*TEXT:*
In this particular case, the New York Times reports that "Darwin's defenders are refusing to testify at [the] hearings," although they do have an attorney there to argue their case for them. But for the most part, they have stuck to trying the case in the media, judging their opponents' claims unworthy without even really giving them a fair hearing.

This has become a favorite tactic for many evolutionists when dealing with the claims of intelligent design. There's a good example of this in my forthcoming book, The Good Life, which tells the story of Lehigh professor Michael Behe. Behe published in 1998 a blockbuster book called Darwin's Black Box, in which he argued that the human cell is "irreducibly complex" and, therefore, could not have come about by evolution—all of the parts had to operate at the same time. Nobody challenged him for a long while, and then along came Dr. Richard Doolittle, the leading authority on cell structures in America. He published an article citing a study that he said disproved Behe. Behe went back and then checked the study and discovered that Doolittle had completely misread it: It confirmed Behe. Behe brought the matter to Doolittle's attention, and Doolittle admitted it. But he continued to insist that his own argument was correct, and he never publicly retracted his article.

*REQUIREMENT 1:* In the text on intelligent design, what did Behe find when he checked the study Doolittle had cited?
*REQUIREMENT 2:* List every person named in the text on intelligent design.

*MATERIAL SUPPLIED:*

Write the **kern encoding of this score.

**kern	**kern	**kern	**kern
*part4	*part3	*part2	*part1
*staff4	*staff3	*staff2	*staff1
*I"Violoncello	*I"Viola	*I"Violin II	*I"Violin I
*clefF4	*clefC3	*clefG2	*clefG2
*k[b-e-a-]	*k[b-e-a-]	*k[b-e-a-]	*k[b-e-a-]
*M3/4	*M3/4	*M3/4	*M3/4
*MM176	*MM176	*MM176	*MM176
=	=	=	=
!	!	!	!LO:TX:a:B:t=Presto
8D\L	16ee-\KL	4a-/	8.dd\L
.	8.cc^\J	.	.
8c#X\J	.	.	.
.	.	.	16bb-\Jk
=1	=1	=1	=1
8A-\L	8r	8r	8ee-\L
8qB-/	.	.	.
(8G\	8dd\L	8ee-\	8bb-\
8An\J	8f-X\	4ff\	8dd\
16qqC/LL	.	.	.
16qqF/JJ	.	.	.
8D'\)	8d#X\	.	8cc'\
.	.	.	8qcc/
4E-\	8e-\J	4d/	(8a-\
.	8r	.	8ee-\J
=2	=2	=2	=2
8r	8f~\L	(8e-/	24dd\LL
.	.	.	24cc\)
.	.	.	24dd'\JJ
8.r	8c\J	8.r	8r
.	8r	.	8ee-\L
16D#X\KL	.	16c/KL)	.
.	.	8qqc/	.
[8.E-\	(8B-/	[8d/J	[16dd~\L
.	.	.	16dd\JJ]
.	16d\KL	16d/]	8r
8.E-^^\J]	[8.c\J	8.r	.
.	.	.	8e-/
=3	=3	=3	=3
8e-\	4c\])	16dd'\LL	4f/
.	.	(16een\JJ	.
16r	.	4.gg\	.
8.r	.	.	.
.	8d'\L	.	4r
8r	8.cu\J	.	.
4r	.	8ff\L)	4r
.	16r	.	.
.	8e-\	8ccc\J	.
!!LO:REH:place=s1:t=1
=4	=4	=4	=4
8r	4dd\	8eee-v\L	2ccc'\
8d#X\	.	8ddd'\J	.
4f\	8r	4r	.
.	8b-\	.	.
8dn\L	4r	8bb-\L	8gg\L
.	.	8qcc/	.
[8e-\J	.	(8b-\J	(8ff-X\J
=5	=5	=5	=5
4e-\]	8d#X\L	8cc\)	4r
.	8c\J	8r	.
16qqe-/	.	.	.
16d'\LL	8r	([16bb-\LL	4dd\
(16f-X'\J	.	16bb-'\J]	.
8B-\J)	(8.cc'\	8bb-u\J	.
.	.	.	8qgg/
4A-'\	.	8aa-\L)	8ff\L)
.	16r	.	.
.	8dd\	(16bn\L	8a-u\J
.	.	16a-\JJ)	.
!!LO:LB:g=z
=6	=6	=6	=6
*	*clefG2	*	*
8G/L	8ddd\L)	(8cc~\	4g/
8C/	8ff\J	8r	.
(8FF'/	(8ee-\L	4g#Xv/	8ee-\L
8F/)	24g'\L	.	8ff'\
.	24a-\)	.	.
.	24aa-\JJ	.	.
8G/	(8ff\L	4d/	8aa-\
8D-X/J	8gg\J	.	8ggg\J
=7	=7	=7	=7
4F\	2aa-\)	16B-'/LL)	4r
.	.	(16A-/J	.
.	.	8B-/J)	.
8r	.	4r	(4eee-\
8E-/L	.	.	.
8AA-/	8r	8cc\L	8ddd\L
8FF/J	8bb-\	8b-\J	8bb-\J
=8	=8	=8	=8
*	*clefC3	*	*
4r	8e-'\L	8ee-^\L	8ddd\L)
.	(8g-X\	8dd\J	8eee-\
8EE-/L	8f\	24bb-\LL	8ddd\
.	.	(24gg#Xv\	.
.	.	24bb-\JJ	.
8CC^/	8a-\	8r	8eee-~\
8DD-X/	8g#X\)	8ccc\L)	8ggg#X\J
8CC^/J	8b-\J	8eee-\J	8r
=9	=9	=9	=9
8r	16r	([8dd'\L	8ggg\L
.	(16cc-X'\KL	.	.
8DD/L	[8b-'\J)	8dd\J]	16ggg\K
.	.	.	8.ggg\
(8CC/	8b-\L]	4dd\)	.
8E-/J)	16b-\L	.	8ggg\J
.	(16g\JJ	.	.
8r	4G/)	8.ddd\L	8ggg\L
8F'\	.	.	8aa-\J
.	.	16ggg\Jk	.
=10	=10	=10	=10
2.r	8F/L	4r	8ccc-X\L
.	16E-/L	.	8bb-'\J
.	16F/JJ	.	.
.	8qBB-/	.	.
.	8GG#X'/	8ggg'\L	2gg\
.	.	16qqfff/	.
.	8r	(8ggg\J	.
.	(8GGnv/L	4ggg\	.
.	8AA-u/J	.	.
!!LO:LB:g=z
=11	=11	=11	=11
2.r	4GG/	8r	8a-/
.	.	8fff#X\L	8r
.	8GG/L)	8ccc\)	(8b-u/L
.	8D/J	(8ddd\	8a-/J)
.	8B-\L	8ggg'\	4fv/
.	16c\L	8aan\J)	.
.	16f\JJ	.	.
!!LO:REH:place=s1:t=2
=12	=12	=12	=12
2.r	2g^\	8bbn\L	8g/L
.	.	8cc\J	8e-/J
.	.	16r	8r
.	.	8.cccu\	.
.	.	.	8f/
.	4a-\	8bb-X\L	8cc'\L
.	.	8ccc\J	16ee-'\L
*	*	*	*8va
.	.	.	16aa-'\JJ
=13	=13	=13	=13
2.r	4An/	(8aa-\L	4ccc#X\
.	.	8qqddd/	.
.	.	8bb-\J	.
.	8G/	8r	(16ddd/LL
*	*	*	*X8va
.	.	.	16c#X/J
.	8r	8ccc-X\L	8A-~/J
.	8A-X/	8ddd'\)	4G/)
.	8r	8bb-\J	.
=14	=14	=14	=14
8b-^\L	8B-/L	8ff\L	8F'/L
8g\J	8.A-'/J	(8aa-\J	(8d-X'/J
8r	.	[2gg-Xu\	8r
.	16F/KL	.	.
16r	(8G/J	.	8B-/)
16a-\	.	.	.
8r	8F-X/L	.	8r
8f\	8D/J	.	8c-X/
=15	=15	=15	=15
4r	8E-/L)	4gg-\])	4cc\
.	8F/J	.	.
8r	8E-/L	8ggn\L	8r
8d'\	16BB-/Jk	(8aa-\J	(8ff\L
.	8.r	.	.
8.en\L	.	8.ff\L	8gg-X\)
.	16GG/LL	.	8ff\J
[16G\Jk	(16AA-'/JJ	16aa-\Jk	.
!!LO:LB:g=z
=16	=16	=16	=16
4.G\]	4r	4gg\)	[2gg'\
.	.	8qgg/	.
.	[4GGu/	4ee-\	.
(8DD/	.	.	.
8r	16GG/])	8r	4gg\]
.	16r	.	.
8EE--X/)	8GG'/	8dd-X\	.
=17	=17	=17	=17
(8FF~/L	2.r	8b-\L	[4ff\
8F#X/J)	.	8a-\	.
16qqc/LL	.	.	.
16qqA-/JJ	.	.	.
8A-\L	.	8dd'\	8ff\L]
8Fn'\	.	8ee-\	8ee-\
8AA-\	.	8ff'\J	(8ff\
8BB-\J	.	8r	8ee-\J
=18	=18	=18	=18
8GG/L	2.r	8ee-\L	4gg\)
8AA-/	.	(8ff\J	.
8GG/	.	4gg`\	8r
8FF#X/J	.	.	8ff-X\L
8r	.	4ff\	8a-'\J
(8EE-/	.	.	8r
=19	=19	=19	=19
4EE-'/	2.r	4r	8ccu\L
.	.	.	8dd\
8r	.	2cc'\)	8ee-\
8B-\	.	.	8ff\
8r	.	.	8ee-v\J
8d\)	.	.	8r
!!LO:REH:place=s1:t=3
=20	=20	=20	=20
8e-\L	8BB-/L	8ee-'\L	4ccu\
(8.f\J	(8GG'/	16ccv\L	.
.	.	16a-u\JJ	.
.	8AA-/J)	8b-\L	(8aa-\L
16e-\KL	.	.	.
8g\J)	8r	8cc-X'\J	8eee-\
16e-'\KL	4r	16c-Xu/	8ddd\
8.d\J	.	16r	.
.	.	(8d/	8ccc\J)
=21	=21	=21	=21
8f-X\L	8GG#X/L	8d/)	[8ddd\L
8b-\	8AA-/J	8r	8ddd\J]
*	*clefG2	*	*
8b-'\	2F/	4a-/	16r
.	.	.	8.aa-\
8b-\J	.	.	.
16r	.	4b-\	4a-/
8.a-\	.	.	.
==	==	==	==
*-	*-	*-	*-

*TASK SOLUTION 1:* He found that Doolittle had completely misread the study and that it actually confirmed Behe.

*TASK SOLUTION 2:* Darwin, Michael Behe, Richard Doolittle